** TASK DATA follows **

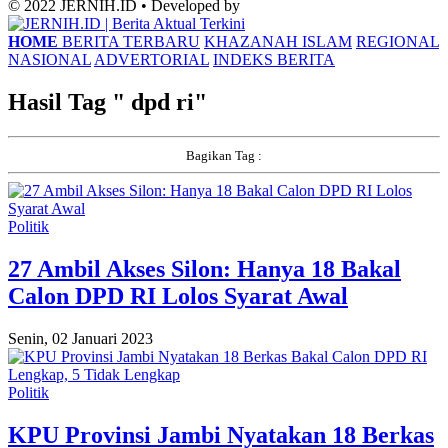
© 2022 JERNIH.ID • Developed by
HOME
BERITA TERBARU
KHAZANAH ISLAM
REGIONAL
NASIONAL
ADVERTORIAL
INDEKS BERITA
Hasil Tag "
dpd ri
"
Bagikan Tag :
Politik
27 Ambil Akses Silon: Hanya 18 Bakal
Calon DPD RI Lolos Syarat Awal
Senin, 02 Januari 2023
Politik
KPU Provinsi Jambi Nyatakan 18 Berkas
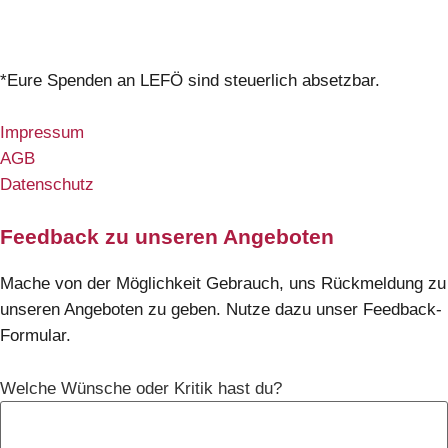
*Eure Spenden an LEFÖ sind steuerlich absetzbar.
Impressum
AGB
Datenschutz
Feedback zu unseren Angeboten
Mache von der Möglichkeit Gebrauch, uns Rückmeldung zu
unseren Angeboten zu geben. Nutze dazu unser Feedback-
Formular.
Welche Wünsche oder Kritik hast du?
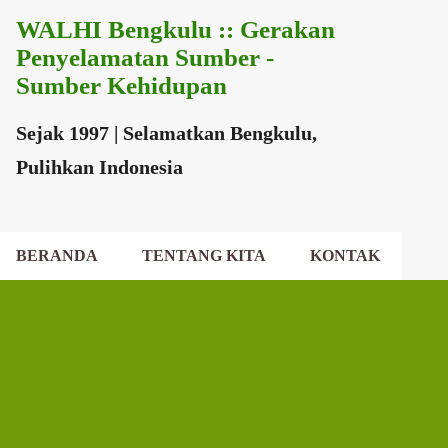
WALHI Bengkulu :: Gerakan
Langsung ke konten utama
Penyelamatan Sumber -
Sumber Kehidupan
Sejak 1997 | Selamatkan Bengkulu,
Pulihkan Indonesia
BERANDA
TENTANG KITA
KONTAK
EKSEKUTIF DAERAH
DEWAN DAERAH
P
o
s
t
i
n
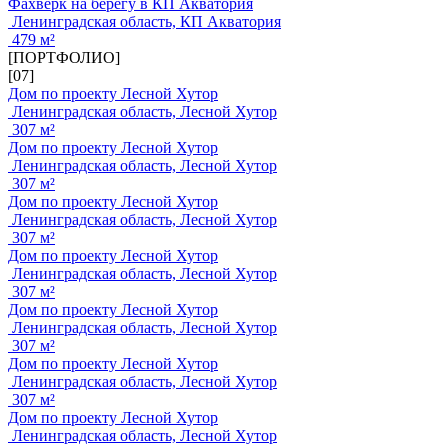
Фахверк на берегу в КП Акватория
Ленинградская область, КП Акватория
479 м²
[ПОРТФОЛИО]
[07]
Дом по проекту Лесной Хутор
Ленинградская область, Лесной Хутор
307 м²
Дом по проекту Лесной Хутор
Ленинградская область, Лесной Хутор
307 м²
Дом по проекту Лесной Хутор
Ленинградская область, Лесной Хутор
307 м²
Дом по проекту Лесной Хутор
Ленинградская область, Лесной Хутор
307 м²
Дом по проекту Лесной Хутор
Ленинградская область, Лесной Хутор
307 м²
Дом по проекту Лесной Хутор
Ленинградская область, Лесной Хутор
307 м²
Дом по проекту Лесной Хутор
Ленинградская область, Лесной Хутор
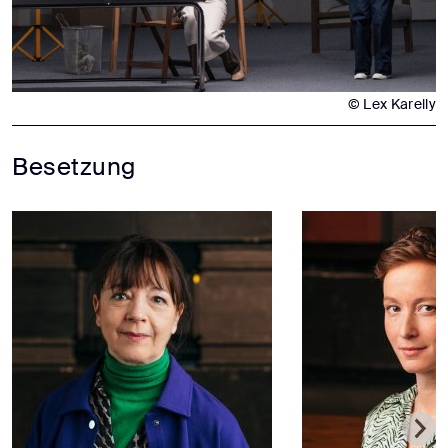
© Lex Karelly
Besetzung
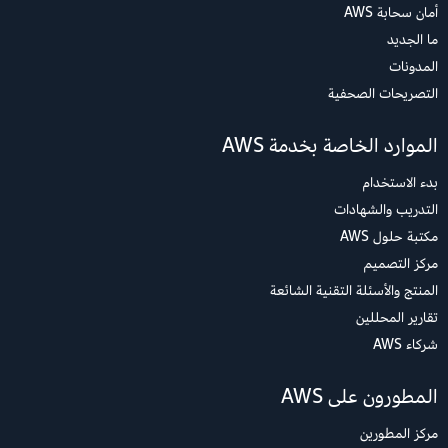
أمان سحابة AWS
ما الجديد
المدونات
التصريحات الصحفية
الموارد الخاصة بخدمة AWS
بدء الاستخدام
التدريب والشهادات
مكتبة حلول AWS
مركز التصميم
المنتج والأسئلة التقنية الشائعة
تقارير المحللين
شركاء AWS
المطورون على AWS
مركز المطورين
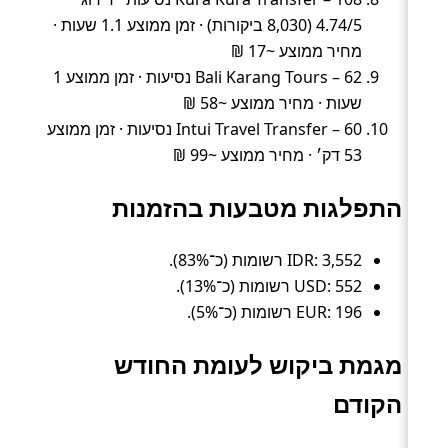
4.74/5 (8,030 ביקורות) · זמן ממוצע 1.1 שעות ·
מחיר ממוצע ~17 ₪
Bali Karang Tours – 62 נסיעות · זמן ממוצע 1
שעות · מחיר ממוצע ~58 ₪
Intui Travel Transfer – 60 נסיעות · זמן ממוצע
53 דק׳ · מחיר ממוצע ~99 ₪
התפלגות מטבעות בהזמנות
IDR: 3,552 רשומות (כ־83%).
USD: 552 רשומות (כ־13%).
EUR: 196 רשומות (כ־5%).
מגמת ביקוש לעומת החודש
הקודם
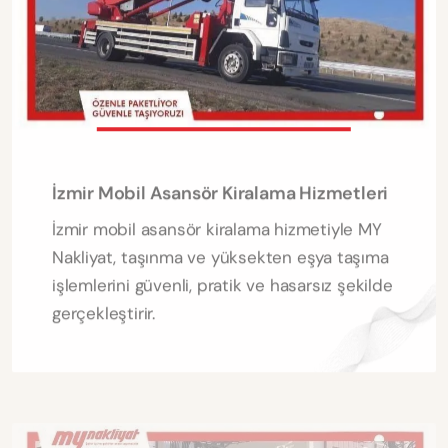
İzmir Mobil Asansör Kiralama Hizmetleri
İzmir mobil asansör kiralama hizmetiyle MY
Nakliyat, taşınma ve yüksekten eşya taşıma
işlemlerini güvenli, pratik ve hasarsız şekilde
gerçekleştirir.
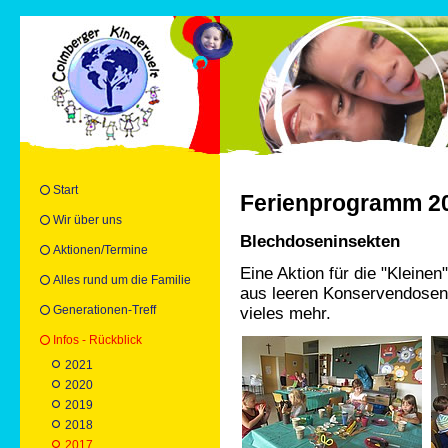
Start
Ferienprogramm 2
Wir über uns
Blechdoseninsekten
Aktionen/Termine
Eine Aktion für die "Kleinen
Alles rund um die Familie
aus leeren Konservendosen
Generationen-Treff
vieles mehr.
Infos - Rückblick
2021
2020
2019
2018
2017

** End of TASK DATA **
** TASK DATA follows **

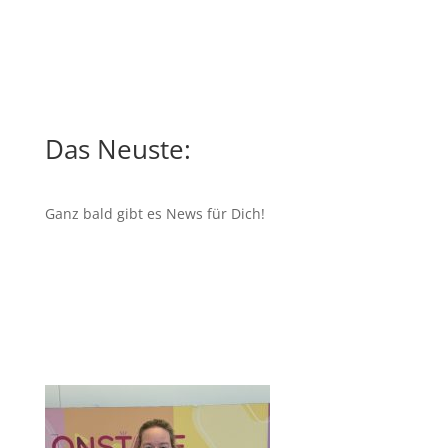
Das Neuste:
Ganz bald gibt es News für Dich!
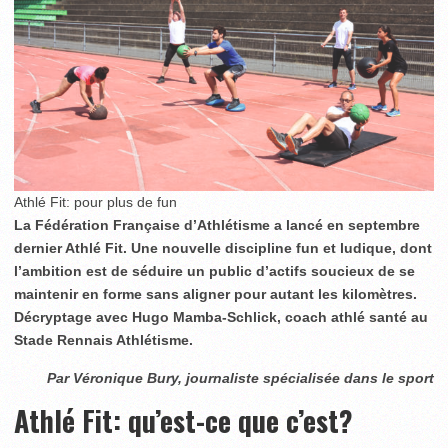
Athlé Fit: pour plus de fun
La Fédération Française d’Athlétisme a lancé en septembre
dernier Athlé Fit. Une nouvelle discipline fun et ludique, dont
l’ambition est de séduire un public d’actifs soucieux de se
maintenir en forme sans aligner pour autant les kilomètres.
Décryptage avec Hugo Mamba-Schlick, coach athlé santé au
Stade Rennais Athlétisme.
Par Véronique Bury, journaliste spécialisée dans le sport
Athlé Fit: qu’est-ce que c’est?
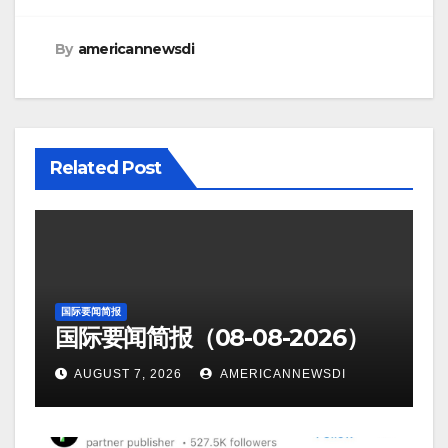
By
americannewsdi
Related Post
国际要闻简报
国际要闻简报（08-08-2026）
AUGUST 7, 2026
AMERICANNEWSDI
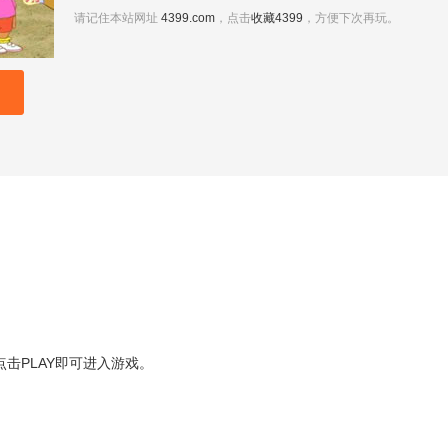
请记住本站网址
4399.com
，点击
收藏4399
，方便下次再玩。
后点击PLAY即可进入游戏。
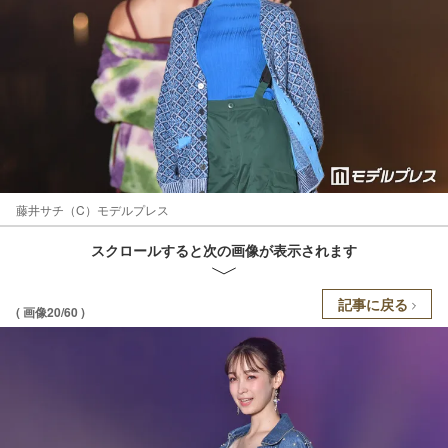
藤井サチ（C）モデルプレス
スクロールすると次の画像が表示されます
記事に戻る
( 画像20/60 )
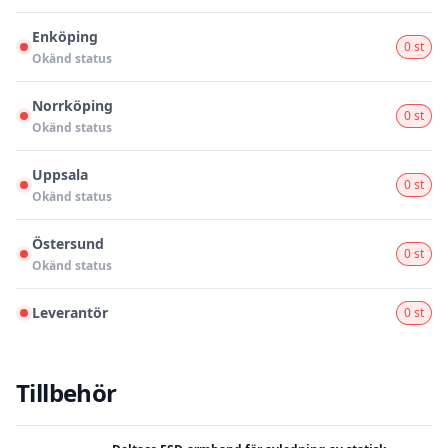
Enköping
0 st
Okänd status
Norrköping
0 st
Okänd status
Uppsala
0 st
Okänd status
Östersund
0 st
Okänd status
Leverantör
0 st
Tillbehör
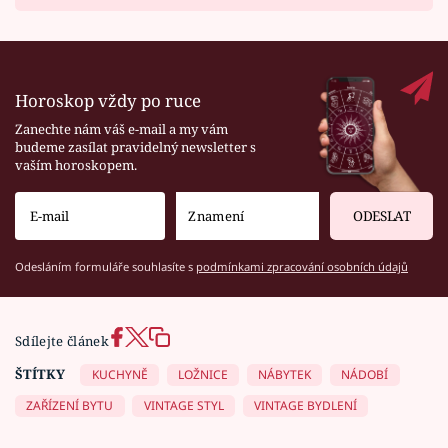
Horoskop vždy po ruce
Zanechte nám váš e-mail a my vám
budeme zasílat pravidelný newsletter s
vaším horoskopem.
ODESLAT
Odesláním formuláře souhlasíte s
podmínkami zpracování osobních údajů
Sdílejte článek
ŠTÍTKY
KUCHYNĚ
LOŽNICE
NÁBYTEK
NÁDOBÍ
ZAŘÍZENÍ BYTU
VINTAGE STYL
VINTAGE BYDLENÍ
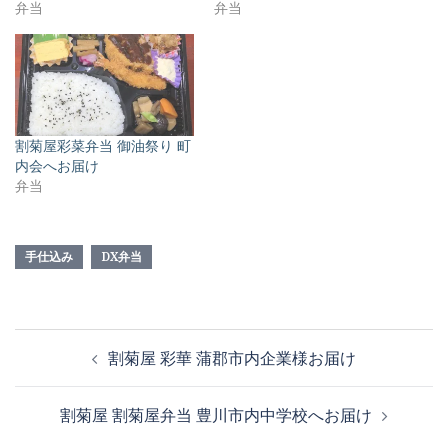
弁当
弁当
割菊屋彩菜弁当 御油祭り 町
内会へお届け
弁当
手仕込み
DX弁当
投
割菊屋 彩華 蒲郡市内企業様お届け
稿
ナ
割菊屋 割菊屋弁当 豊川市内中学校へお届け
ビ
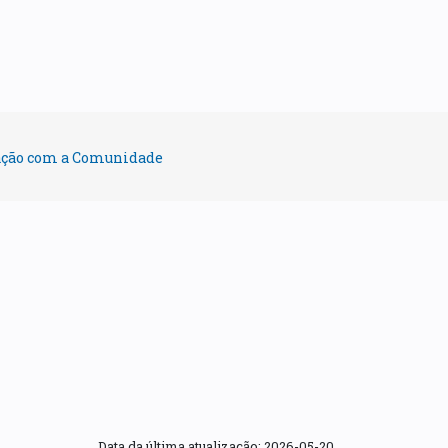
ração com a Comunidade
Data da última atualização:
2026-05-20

** End of TASK DATA **

● HOW TO COMPLETE THIS TASK:
In the records above, locate every line with the string "Angeboten" and copy it.

● RESULT FOR THIS TASK:
Feedback zu unseren Angeboten
unseren Angeboten zu geben. Nutze dazu unser Feedback-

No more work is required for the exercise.